- _What is expected_
Write out exactly, and only, the lines below from the line with "right hip: (210, 283, -6)" through the line with "right knee: (119, 568, -8)"; pictures do not belong in the copy.

- _Data listing_

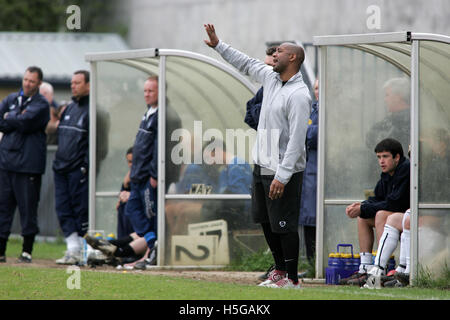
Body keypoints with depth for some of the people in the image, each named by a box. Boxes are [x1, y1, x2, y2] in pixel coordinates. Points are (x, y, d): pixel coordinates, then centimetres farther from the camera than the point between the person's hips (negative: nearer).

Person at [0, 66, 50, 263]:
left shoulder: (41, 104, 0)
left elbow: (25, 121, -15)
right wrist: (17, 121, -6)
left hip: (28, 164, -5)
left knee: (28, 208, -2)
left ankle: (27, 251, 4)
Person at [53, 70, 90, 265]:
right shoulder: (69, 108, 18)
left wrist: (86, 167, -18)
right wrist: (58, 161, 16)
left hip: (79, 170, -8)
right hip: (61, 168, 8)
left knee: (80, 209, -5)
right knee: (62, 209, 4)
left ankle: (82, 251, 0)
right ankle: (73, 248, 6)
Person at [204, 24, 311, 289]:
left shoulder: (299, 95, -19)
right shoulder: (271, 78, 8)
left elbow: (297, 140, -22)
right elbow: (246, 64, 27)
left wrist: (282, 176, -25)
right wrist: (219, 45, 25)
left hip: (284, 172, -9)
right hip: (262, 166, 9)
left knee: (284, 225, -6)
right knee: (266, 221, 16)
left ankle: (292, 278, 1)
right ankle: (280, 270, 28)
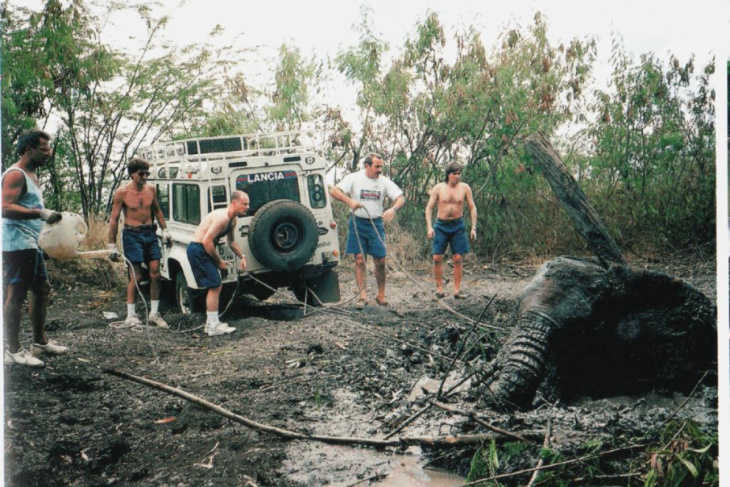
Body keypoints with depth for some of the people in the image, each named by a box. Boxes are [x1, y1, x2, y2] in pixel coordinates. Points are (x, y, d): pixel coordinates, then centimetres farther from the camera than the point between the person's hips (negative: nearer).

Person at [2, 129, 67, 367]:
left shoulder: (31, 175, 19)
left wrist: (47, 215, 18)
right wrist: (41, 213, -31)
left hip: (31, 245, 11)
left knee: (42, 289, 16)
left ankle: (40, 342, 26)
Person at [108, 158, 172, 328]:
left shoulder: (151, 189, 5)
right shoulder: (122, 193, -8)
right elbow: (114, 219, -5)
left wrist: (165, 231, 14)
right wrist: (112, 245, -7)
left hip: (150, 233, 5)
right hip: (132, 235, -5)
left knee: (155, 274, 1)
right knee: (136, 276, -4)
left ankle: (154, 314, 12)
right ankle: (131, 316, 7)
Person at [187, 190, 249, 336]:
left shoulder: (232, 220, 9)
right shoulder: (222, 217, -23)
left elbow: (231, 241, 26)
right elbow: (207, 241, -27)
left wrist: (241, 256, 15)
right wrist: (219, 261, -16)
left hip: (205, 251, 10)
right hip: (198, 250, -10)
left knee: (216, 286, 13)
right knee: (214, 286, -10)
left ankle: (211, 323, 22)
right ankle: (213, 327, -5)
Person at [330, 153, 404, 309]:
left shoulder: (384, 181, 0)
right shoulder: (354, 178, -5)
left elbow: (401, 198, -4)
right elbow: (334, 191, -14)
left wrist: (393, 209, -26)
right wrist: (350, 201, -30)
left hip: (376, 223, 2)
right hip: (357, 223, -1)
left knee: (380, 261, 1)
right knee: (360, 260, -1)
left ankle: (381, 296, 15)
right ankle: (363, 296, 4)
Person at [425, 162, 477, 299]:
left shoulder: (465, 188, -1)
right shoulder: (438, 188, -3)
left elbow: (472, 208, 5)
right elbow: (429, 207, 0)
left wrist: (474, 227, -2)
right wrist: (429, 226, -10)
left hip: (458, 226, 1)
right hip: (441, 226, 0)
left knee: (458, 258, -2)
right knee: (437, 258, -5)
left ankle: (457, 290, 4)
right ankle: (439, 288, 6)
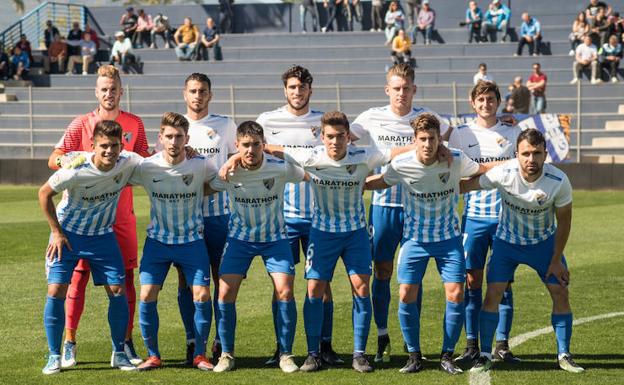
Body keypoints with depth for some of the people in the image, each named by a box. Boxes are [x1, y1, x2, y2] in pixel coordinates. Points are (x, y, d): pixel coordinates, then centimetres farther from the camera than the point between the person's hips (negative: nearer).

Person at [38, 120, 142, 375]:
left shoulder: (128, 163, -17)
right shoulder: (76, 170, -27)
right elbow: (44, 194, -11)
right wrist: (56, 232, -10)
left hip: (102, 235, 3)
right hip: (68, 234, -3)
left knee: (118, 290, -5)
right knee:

* * *

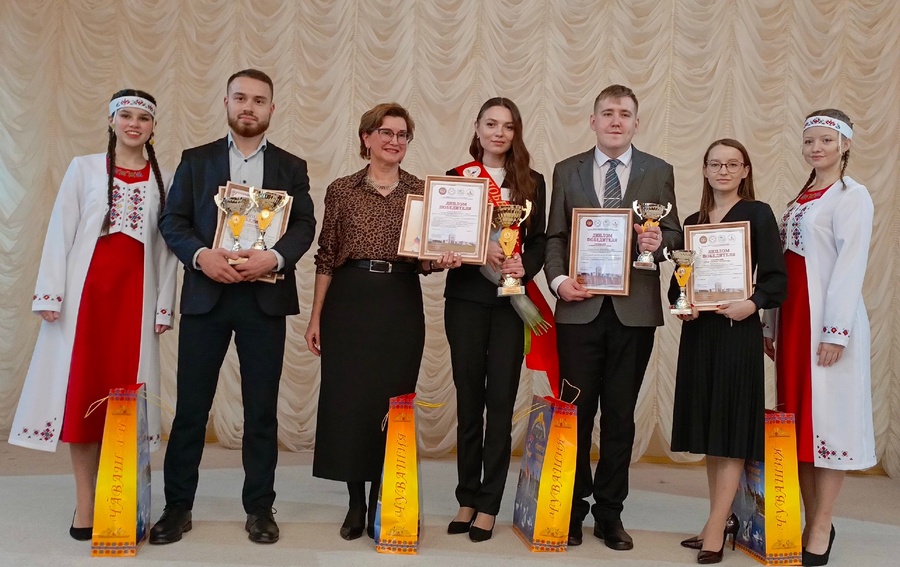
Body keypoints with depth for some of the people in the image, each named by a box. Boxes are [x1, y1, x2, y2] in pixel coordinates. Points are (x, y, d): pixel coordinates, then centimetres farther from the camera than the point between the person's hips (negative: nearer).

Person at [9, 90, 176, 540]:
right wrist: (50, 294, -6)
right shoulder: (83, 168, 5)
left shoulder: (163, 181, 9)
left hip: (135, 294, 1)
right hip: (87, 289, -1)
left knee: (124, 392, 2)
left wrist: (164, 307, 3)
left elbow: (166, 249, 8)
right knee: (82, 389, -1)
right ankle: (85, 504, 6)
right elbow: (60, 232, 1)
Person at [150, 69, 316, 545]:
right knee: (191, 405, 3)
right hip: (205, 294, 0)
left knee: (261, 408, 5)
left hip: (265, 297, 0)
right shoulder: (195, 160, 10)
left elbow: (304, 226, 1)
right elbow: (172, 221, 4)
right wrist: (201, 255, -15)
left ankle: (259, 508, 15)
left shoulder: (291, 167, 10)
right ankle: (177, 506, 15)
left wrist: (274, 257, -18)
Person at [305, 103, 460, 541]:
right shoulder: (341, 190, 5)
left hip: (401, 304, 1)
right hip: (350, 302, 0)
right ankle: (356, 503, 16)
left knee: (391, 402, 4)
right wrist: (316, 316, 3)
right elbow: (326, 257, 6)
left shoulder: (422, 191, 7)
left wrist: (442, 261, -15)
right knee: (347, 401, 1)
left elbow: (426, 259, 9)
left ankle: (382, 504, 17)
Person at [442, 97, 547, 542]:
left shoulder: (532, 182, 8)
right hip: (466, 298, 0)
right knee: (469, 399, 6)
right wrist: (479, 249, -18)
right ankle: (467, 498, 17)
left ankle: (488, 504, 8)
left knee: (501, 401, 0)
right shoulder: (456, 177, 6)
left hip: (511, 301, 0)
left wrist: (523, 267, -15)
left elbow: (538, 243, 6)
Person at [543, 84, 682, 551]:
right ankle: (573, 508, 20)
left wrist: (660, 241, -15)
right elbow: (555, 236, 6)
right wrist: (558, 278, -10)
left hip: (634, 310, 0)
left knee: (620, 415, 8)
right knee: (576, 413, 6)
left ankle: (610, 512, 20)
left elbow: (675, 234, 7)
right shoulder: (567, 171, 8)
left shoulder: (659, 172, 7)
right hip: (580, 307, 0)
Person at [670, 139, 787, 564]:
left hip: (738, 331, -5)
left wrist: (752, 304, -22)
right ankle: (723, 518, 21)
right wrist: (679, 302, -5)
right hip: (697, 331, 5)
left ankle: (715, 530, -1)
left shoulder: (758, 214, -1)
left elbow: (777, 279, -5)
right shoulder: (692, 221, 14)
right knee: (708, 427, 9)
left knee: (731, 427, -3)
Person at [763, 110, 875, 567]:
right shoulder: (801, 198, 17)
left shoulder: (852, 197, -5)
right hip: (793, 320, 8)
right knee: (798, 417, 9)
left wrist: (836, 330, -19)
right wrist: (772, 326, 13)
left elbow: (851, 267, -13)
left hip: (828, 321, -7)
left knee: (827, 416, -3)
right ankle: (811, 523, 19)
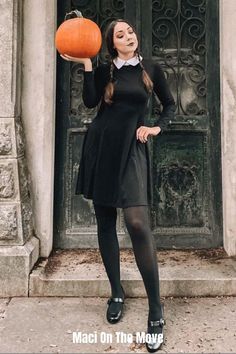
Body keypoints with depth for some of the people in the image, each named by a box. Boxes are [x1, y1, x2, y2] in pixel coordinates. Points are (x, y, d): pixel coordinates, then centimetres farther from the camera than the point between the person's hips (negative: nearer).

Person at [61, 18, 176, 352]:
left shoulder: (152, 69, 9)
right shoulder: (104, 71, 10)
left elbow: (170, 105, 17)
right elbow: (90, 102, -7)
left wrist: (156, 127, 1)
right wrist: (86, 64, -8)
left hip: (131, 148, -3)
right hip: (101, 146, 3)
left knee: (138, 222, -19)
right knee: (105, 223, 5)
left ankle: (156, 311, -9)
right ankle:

* * *

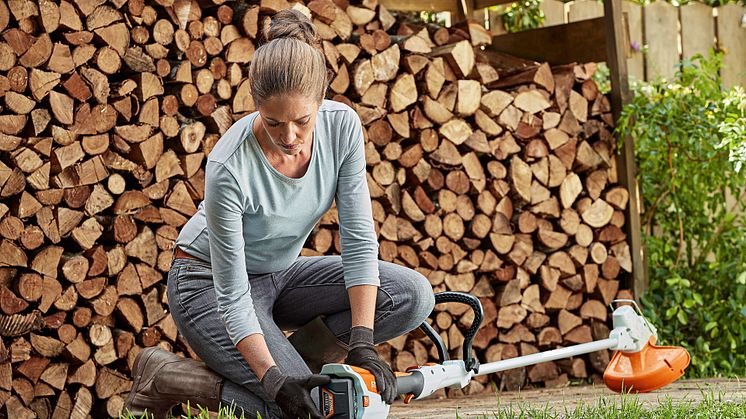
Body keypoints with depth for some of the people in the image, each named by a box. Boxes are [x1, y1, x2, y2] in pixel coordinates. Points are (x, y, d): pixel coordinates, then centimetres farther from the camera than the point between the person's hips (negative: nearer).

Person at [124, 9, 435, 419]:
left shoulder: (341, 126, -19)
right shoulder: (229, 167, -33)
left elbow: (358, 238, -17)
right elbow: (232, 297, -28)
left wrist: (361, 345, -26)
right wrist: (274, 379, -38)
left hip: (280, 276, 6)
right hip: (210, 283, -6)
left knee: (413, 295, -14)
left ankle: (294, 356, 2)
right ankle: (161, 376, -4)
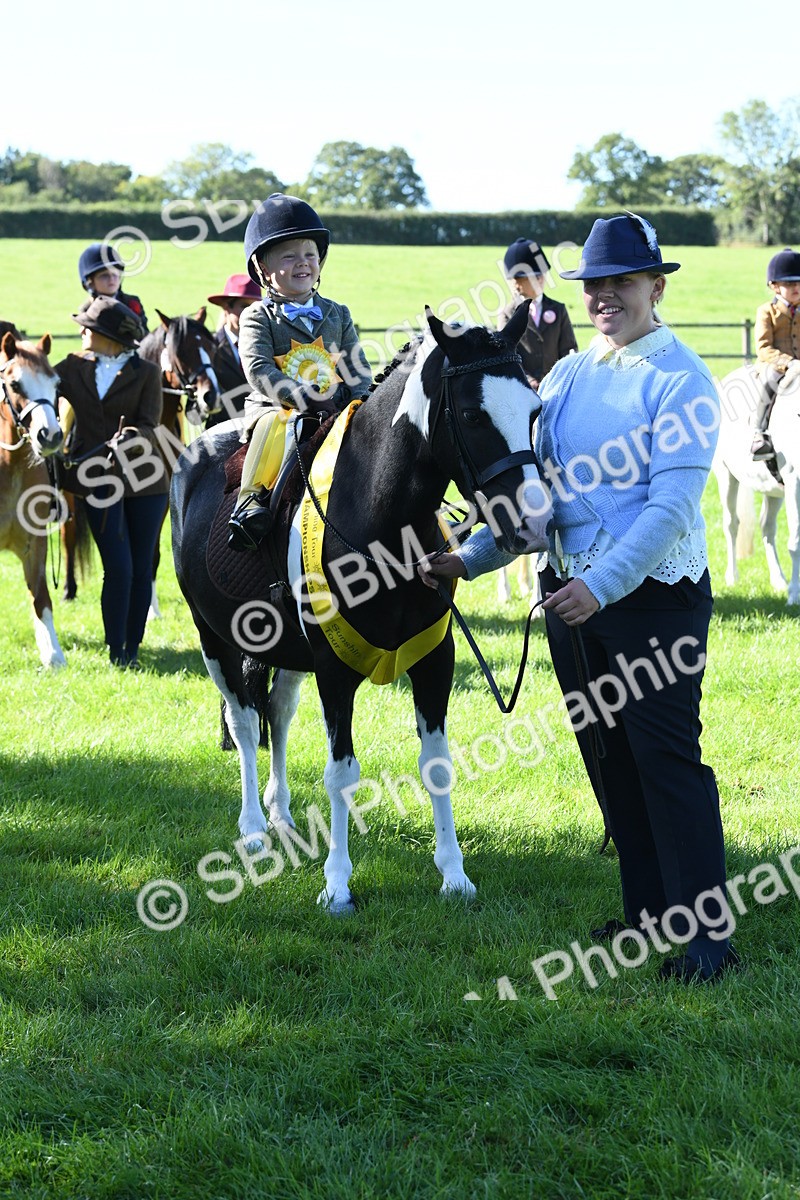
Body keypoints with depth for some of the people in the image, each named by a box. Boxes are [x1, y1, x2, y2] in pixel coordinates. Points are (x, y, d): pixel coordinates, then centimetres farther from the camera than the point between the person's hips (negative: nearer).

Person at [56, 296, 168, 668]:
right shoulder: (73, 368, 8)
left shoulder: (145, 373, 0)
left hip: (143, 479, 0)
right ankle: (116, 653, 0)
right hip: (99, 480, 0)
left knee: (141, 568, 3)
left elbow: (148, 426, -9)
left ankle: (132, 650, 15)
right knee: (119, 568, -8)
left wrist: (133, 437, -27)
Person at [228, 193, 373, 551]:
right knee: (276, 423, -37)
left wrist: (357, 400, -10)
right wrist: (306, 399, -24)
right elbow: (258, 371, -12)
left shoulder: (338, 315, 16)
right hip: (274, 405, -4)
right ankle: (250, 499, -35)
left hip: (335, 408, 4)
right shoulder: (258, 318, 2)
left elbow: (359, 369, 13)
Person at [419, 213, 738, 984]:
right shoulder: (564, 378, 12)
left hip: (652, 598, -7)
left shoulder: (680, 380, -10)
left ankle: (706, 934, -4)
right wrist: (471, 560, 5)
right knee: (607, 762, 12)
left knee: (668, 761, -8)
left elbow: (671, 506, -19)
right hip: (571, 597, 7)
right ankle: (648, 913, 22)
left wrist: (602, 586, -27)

- _Answer for the task_
right hip: (210, 283, -6)
left knee: (413, 295, -14)
left ankle: (294, 356, 2)
right ankle: (161, 376, -4)
Body keypoints with depth for some of the people in the image, each named by a box. Boxes are [x1, y1, x2, y2] in pixel coordinates. Points are (x, y, d): pixel coordinates, then centimetres farther from the camera than the point between the person's hips (negative: nearer).

Person at [56, 296, 168, 668]:
right shoulder: (73, 368, 8)
left shoulder: (145, 373, 0)
left hip: (143, 479, 0)
right ankle: (116, 653, 0)
right hip: (99, 480, 0)
left knee: (141, 568, 3)
left elbow: (148, 426, -9)
left ankle: (132, 650, 15)
right knee: (119, 568, -8)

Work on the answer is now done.